== EXTRACTED INFORMATION

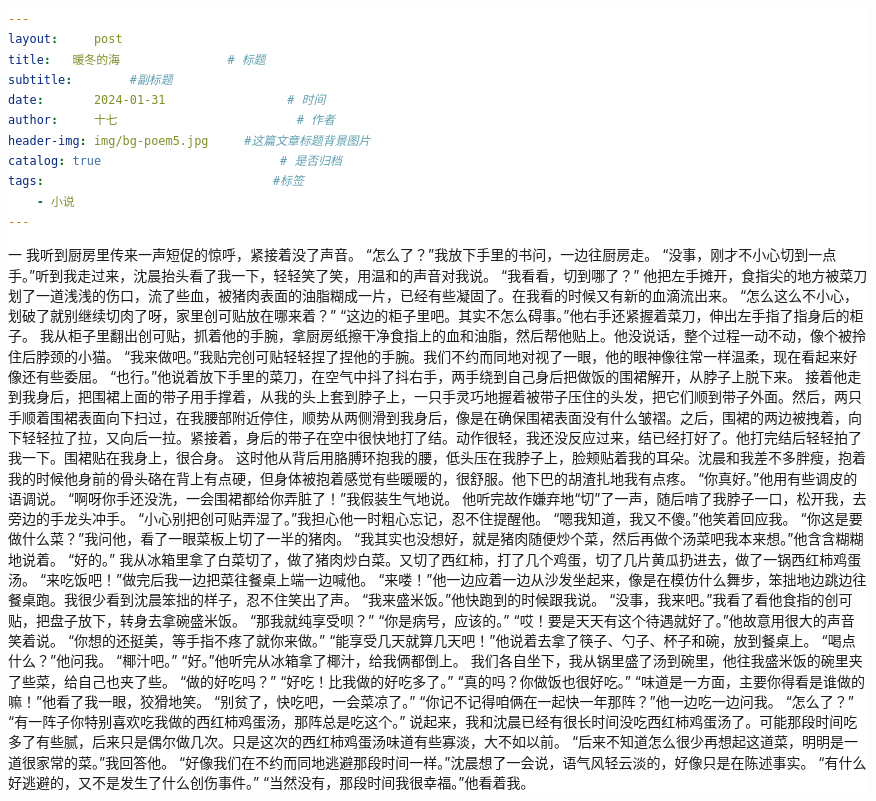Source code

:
 ```yaml
---
layout:     post                       
title:   暖冬的海               # 标题
subtitle:        #副标题
date:       2024-01-31                 # 时间
author:     十七                         # 作者
header-img: img/bg-poem5.jpg     #这篇文章标题背景图片
catalog: true                         # 是否归档
tags:                                #标签
    - 小说
---
```

一
我听到厨房里传来一声短促的惊呼，紧接着没了声音。
“怎么了？”我放下手里的书问，一边往厨房走。
“没事，刚才不小心切到一点手。”听到我走过来，沈晨抬头看了我一下，轻轻笑了笑，用温和的声音对我说。
“我看看，切到哪了？”
他把左手摊开，食指尖的地方被菜刀划了一道浅浅的伤口，流了些血，被猪肉表面的油脂糊成一片，已经有些凝固了。在我看的时候又有新的血滴流出来。
“怎么这么不小心，划破了就别继续切肉了呀，家里创可贴放在哪来着？”
“这边的柜子里吧。其实不怎么碍事。”他右手还紧握着菜刀，伸出左手指了指身后的柜子。
我从柜子里翻出创可贴，抓着他的手腕，拿厨房纸擦干净食指上的血和油脂，然后帮他贴上。他没说话，整个过程一动不动，像个被拎住后脖颈的小猫。
“我来做吧。”我贴完创可贴轻轻捏了捏他的手腕。我们不约而同地对视了一眼，他的眼神像往常一样温柔，现在看起来好像还有些委屈。
“也行。”他说着放下手里的菜刀，在空气中抖了抖右手，两手绕到自己身后把做饭的围裙解开，从脖子上脱下来。
接着他走到我身后，把围裙上面的带子用手撑着，从我的头上套到脖子上，一只手灵巧地握着被带子压住的头发，把它们顺到带子外面。然后，两只手顺着围裙表面向下扫过，在我腰部附近停住，顺势从两侧滑到我身后，像是在确保围裙表面没有什么皱褶。之后，围裙的两边被拽着，向下轻轻拉了拉，又向后一拉。紧接着，身后的带子在空中很快地打了结。动作很轻，我还没反应过来，结已经打好了。他打完结后轻轻拍了我一下。围裙贴在我身上，很合身。
这时他从背后用胳膊环抱我的腰，低头压在我脖子上，脸颊贴着我的耳朵。沈晨和我差不多胖瘦，抱着我的时候他身前的骨头硌在背上有点硬，但身体被抱着感觉有些暖暖的，很舒服。他下巴的胡渣扎地我有点疼。
“你真好。”他用有些调皮的语调说。
“啊呀你手还没洗，一会围裙都给你弄脏了！”我假装生气地说。
他听完故作嫌弃地“切”了一声，随后啃了我脖子一口，松开我，去旁边的手龙头冲手。
“小心别把创可贴弄湿了。”我担心他一时粗心忘记，忍不住提醒他。
“嗯我知道，我又不傻。”他笑着回应我。
“你这是要做什么菜？”我问他，看了一眼菜板上切了一半的猪肉。
“我其实也没想好，就是猪肉随便炒个菜，然后再做个汤菜吧我本来想。”他含含糊糊地说着。
“好的。”
我从冰箱里拿了白菜切了，做了猪肉炒白菜。又切了西红柿，打了几个鸡蛋，切了几片黄瓜扔进去，做了一锅西红柿鸡蛋汤。
“来吃饭吧！”做完后我一边把菜往餐桌上端一边喊他。
“来喽！”他一边应着一边从沙发坐起来，像是在模仿什么舞步，笨拙地边跳边往餐桌跑。我很少看到沈晨笨拙的样子，忍不住笑出了声。
“我来盛米饭。”他快跑到的时候跟我说。
“没事，我来吧。”我看了看他食指的创可贴，把盘子放下，转身去拿碗盛米饭。
“那我就纯享受呗？”
“你是病号，应该的。”
“哎！要是天天有这个待遇就好了。”他故意用很大的声音笑着说。
“你想的还挺美，等手指不疼了就你来做。”
“能享受几天就算几天吧！”他说着去拿了筷子、勺子、杯子和碗，放到餐桌上。
“喝点什么？”他问我。
“椰汁吧。”
“好。”他听完从冰箱拿了椰汁，给我俩都倒上。
我们各自坐下，我从锅里盛了汤到碗里，他往我盛米饭的碗里夹了些菜，给自己也夹了些。
“做的好吃吗？”
“好吃！比我做的好吃多了。”
“真的吗？你做饭也很好吃。”
“味道是一方面，主要你得看是谁做的嘛！”他看了我一眼，狡猾地笑。
“别贫了，快吃吧，一会菜凉了。”
“你记不记得咱俩在一起快一年那阵？”他一边吃一边问我。
“怎么了？”
“有一阵子你特别喜欢吃我做的西红柿鸡蛋汤，那阵总是吃这个。”
说起来，我和沈晨已经有很长时间没吃西红柿鸡蛋汤了。可能那段时间吃多了有些腻，后来只是偶尔做几次。只是这次的西红柿鸡蛋汤味道有些寡淡，大不如以前。
“后来不知道怎么很少再想起这道菜，明明是一道很家常的菜。”我回答他。
“好像我们在不约而同地逃避那段时间一样。”沈晨想了一会说，语气风轻云淡的，好像只是在陈述事实。
“有什么好逃避的，又不是发生了什么创伤事件。”
“当然没有，那段时间我很幸福。”他看着我。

====

ACTIVITY -> In the reply, each line of the data must appear exactly as written, and no picture may appear.

RESULT OF THE TASK ->
Source code

:
 ```yaml
---
layout:     post                       
title:   暖冬的海               # 标题
subtitle:        #副标题
date:       2024-01-31                 # 时间
author:     十七                         # 作者
header-img: img/bg-poem5.jpg     #这篇文章标题背景图片
catalog: true                         # 是否归档
tags:                                #标签
    - 小说
---
```

一
我听到厨房里传来一声短促的惊呼，紧接着没了声音。
“怎么了？”我放下手里的书问，一边往厨房走。
“没事，刚才不小心切到一点手。”听到我走过来，沈晨抬头看了我一下，轻轻笑了笑，用温和的声音对我说。
“我看看，切到哪了？”
他把左手摊开，食指尖的地方被菜刀划了一道浅浅的伤口，流了些血，被猪肉表面的油脂糊成一片，已经有些凝固了。在我看的时候又有新的血滴流出来。
“怎么这么不小心，划破了就别继续切肉了呀，家里创可贴放在哪来着？”
“这边的柜子里吧。其实不怎么碍事。”他右手还紧握着菜刀，伸出左手指了指身后的柜子。
我从柜子里翻出创可贴，抓着他的手腕，拿厨房纸擦干净食指上的血和油脂，然后帮他贴上。他没说话，整个过程一动不动，像个被拎住后脖颈的小猫。
“我来做吧。”我贴完创可贴轻轻捏了捏他的手腕。我们不约而同地对视了一眼，他的眼神像往常一样温柔，现在看起来好像还有些委屈。
“也行。”他说着放下手里的菜刀，在空气中抖了抖右手，两手绕到自己身后把做饭的围裙解开，从脖子上脱下来。
接着他走到我身后，把围裙上面的带子用手撑着，从我的头上套到脖子上，一只手灵巧地握着被带子压住的头发，把它们顺到带子外面。然后，两只手顺着围裙表面向下扫过，在我腰部附近停住，顺势从两侧滑到我身后，像是在确保围裙表面没有什么皱褶。之后，围裙的两边被拽着，向下轻轻拉了拉，又向后一拉。紧接着，身后的带子在空中很快地打了结。动作很轻，我还没反应过来，结已经打好了。他打完结后轻轻拍了我一下。围裙贴在我身上，很合身。
这时他从背后用胳膊环抱我的腰，低头压在我脖子上，脸颊贴着我的耳朵。沈晨和我差不多胖瘦，抱着我的时候他身前的骨头硌在背上有点硬，但身体被抱着感觉有些暖暖的，很舒服。他下巴的胡渣扎地我有点疼。
“你真好。”他用有些调皮的语调说。
“啊呀你手还没洗，一会围裙都给你弄脏了！”我假装生气地说。
他听完故作嫌弃地“切”了一声，随后啃了我脖子一口，松开我，去旁边的手龙头冲手。
“小心别把创可贴弄湿了。”我担心他一时粗心忘记，忍不住提醒他。
“嗯我知道，我又不傻。”他笑着回应我。
“你这是要做什么菜？”我问他，看了一眼菜板上切了一半的猪肉。
“我其实也没想好，就是猪肉随便炒个菜，然后再做个汤菜吧我本来想。”他含含糊糊地说着。
“好的。”
我从冰箱里拿了白菜切了，做了猪肉炒白菜。又切了西红柿，打了几个鸡蛋，切了几片黄瓜扔进去，做了一锅西红柿鸡蛋汤。
“来吃饭吧！”做完后我一边把菜往餐桌上端一边喊他。
“来喽！”他一边应着一边从沙发坐起来，像是在模仿什么舞步，笨拙地边跳边往餐桌跑。我很少看到沈晨笨拙的样子，忍不住笑出了声。
“我来盛米饭。”他快跑到的时候跟我说。
“没事，我来吧。”我看了看他食指的创可贴，把盘子放下，转身去拿碗盛米饭。
“那我就纯享受呗？”
“你是病号，应该的。”
“哎！要是天天有这个待遇就好了。”他故意用很大的声音笑着说。
“你想的还挺美，等手指不疼了就你来做。”
“能享受几天就算几天吧！”他说着去拿了筷子、勺子、杯子和碗，放到餐桌上。
“喝点什么？”他问我。
“椰汁吧。”
“好。”他听完从冰箱拿了椰汁，给我俩都倒上。
我们各自坐下，我从锅里盛了汤到碗里，他往我盛米饭的碗里夹了些菜，给自己也夹了些。
“做的好吃吗？”
“好吃！比我做的好吃多了。”
“真的吗？你做饭也很好吃。”
“味道是一方面，主要你得看是谁做的嘛！”他看了我一眼，狡猾地笑。
“别贫了，快吃吧，一会菜凉了。”
“你记不记得咱俩在一起快一年那阵？”他一边吃一边问我。
“怎么了？”
“有一阵子你特别喜欢吃我做的西红柿鸡蛋汤，那阵总是吃这个。”
说起来，我和沈晨已经有很长时间没吃西红柿鸡蛋汤了。可能那段时间吃多了有些腻，后来只是偶尔做几次。只是这次的西红柿鸡蛋汤味道有些寡淡，大不如以前。
“后来不知道怎么很少再想起这道菜，明明是一道很家常的菜。”我回答他。
“好像我们在不约而同地逃避那段时间一样。”沈晨想了一会说，语气风轻云淡的，好像只是在陈述事实。
“有什么好逃避的，又不是发生了什么创伤事件。”
“当然没有，那段时间我很幸福。”他看着我。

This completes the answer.